How I would phrase the contribution
I would avoid:
“This detects hallucinations before generation.”
That is too broad.
I would prefer:
“This estimates whether a specific model is likely to answer a prompt correctly from parametric memory, before generating answer tokens.”
Or:
“This is a prompt-only, white-box selective-prediction sidecar for closed-book QA.”
Or:
“This is a one-forward-pass router for deciding whether to trust parametric memory or invoke retrieval/escalation.”
Those are narrower and easier to defend.
A possible paper-style claim
If the tightened experiments hold, the claim could be:
We train a lightweight sidecar on prompt-only internal features to predict a model’s closed-book answerability before generation. On held-out QA examples, the sidecar improves risk–coverage and calibration over entropy and simple hidden-state probes. In a RAG-gating setting, it reduces retrieval calls at fixed accuracy compared with always-retrieve and entropy-gated baselines.
That would be a strong, practical claim.
Suggested next checklist
If I were iterating on this repo, I would do this order:
-
Deduplicate before splitting
- exact question duplicates,
- possibly entity-level duplicates,
- possibly normalized answer duplicates if they imply same fact.
-
Rebuild splits
- mixed held-out,
- true TriviaQA→PopQA,
- true PopQA→TriviaQA,
- popularity-heldout PopQA.
-
Retrain sidecar separately per protocol
- do not reuse a mixed-trained checkpoint for a claimed cross-dataset result.
-
Add close baselines
- Internal Confidence,
- KEEN-style probe,
- last-hidden probe,
- entropy / max-prob / margin,
- global scalar logreg.
-
Make risk–coverage primary
coverage@risk≤5%,
coverage@risk≤10%,
- AURC,
- RAG calls saved at fixed accuracy.
-
Run a RAG-gating demo
- always closed-book,
- always retrieve,
- entropy gate,
- LRD gate,
- Internal Confidence gate,
- oracle.
-
Keep the “knows” definition narrow
- model-behavior label,
- same prompt format,
- same decoding mode,
- same answer matcher.
Minor naming thought
P(knows) is intuitive for the GUI, but in a paper or README I might also expose a more precise name:
P(correct_closed_book)
P(answerable_by_base_model)
P(parametric_success)
P(self_correct)
P(closed_book_success)
Maybe keep P(knows) as the user-facing short label, but define it formally as one of the above.
Bottom line
I think this is a promising direction, especially if framed as a pre-generation router / selective predictor rather than a broad hallucination detector.
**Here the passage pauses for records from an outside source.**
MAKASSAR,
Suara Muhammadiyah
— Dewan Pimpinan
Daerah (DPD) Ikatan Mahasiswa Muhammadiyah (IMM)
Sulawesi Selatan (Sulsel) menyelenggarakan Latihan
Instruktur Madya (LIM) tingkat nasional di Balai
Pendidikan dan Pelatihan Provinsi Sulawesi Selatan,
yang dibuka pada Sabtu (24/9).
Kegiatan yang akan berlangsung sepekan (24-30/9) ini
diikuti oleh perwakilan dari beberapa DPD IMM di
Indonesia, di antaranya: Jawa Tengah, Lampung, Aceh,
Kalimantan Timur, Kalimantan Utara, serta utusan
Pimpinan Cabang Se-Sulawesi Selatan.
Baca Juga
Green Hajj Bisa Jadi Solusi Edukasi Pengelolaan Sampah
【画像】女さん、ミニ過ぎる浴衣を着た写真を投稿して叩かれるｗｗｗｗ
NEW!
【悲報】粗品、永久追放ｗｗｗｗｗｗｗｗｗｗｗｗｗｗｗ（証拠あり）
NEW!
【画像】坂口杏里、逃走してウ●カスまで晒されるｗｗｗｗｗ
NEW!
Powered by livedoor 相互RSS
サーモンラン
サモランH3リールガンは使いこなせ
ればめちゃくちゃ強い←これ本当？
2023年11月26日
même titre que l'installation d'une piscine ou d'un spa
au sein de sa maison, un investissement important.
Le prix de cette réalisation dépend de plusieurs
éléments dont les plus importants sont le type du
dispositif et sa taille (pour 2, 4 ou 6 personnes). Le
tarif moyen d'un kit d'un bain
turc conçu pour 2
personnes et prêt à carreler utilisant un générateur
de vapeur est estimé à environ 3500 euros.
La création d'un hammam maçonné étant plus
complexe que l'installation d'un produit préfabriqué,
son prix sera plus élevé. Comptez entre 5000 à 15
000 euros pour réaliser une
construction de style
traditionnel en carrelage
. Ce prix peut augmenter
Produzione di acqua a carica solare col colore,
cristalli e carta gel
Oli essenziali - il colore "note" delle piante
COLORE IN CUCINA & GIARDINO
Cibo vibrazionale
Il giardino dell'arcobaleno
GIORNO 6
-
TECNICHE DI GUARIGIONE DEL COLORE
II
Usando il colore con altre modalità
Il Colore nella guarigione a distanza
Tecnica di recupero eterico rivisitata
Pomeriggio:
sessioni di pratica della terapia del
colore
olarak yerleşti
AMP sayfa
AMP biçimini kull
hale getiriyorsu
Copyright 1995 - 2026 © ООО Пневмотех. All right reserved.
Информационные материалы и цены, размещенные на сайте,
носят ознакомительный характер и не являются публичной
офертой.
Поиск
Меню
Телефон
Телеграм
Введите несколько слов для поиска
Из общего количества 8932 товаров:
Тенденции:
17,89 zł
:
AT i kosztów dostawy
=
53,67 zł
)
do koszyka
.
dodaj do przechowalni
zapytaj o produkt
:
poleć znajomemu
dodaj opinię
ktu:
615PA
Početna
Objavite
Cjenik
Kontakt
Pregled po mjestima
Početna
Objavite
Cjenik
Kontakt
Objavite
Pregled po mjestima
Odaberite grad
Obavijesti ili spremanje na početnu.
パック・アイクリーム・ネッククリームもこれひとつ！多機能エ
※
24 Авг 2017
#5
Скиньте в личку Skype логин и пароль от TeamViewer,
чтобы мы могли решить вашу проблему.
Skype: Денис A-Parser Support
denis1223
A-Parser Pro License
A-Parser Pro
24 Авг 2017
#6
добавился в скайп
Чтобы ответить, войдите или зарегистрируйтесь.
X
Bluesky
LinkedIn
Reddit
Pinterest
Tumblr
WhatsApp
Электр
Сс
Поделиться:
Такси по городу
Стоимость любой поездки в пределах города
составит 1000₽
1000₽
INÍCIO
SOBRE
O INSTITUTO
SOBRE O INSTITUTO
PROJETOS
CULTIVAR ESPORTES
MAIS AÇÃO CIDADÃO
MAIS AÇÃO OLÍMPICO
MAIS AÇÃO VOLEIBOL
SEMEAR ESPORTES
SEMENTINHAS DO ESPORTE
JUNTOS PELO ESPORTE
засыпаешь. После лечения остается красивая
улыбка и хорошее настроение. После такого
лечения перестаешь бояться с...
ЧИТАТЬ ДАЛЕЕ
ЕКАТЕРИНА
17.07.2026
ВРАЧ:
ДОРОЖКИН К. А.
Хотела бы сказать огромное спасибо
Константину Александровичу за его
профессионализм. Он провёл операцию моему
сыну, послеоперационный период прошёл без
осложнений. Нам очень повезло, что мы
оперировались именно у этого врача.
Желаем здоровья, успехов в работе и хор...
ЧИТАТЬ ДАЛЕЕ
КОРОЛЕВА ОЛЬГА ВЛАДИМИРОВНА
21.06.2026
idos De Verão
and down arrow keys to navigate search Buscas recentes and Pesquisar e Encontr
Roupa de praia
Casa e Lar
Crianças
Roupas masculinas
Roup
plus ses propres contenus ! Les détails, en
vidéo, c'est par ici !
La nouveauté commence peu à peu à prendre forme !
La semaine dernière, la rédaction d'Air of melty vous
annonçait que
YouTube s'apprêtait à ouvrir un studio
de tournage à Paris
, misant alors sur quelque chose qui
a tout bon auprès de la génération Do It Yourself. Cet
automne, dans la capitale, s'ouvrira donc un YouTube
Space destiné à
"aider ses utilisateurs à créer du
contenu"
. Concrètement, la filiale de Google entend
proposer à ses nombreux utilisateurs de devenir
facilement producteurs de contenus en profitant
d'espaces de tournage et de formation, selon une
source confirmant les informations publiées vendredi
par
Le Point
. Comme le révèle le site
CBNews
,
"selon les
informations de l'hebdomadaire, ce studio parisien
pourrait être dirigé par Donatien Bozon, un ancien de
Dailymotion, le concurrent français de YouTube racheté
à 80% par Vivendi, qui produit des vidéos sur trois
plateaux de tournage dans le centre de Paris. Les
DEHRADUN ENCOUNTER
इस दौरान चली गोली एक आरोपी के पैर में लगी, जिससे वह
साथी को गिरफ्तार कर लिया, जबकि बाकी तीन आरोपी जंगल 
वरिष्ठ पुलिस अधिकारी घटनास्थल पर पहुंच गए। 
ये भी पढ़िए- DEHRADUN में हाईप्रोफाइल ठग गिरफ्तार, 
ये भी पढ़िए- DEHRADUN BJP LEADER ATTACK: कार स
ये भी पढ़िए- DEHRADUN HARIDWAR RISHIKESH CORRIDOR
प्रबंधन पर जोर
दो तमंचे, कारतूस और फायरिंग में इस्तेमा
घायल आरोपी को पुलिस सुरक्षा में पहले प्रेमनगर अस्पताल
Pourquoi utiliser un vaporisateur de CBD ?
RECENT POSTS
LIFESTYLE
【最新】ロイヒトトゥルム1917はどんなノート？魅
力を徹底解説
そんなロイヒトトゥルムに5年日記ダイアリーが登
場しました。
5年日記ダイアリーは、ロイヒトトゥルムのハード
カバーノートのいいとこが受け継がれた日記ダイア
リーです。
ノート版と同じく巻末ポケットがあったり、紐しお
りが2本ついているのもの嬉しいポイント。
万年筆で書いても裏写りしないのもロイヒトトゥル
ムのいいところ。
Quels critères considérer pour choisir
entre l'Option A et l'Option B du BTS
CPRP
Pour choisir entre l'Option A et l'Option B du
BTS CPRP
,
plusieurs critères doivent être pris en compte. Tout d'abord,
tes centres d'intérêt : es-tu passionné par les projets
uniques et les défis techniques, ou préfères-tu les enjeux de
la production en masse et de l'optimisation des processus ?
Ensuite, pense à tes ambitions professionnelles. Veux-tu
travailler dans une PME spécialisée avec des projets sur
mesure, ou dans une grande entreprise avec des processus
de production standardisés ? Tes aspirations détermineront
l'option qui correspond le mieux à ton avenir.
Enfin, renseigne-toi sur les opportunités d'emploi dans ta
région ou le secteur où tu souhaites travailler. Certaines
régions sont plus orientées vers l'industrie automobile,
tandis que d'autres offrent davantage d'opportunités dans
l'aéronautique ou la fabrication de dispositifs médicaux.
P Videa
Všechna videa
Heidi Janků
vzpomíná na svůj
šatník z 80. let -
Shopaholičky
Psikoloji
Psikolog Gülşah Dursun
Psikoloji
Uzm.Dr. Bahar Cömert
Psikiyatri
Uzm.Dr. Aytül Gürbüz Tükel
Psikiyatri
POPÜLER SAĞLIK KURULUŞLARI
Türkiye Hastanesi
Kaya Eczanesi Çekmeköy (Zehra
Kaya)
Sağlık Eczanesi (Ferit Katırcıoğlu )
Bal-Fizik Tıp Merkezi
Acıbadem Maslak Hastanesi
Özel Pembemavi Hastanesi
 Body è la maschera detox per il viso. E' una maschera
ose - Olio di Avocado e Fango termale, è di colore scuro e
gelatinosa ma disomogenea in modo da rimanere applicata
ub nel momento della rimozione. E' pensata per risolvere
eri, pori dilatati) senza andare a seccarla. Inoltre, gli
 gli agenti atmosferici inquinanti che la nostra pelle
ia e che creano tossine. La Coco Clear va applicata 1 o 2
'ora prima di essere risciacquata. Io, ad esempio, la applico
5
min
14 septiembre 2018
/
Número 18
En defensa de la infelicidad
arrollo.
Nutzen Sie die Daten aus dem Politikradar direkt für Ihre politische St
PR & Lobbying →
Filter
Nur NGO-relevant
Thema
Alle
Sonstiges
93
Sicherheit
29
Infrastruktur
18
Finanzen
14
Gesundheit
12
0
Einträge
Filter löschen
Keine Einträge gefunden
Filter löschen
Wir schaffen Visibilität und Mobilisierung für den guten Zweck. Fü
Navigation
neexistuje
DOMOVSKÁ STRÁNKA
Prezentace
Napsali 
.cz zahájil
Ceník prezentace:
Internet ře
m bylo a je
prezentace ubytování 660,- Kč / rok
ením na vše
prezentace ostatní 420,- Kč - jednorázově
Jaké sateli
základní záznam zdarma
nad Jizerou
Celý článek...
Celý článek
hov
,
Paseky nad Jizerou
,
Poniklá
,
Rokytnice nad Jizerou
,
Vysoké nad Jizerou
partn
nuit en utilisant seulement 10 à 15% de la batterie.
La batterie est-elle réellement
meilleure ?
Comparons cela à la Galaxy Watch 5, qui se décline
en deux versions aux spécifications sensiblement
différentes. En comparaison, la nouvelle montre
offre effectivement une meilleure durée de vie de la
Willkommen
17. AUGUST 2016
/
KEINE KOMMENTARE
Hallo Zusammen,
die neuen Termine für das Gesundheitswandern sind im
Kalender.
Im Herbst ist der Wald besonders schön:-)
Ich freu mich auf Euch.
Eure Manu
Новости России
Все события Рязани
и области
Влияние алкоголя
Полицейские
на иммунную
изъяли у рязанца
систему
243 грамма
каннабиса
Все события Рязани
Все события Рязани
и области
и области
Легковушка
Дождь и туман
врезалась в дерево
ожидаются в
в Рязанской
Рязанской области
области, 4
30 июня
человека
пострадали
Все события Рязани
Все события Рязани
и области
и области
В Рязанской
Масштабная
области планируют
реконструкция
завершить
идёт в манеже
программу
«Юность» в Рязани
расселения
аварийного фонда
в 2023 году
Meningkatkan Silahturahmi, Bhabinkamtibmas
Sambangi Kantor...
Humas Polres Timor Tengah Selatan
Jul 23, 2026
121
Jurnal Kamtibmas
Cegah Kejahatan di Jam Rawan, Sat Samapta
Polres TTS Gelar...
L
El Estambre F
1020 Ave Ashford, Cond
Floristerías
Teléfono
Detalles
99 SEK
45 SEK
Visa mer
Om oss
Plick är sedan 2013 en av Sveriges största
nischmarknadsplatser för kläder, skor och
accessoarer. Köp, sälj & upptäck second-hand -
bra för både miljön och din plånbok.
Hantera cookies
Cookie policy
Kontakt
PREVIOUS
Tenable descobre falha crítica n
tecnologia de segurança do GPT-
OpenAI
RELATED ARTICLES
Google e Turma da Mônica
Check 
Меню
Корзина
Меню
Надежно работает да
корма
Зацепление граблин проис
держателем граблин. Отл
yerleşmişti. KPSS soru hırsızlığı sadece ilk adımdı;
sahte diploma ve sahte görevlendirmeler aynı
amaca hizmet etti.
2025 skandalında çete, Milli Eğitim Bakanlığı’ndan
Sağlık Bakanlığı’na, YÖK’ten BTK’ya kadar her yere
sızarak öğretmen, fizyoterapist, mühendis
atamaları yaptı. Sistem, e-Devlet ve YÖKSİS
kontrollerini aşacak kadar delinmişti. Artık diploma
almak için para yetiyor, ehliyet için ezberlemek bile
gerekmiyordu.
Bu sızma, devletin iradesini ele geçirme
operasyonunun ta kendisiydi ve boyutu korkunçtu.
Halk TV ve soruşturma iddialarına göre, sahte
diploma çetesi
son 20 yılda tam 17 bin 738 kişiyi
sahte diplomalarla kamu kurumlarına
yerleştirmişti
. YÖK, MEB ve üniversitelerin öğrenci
The most valuable next step is probably not a more complex sidecar. It is a stricter evaluation:
- deduplicated splits,
- true dataset-transfer training,
- close baselines like Internal Confidence and KEEN-style probes,
- deployment-facing risk–coverage metrics,
- and a RAG-gating experiment showing retrieval calls saved at fixed accuracy.
If those results still hold, the project would have a much stronger story: not just “the sidecar gets high AUROC,” but “the sidecar makes useful routing decisions before generation.”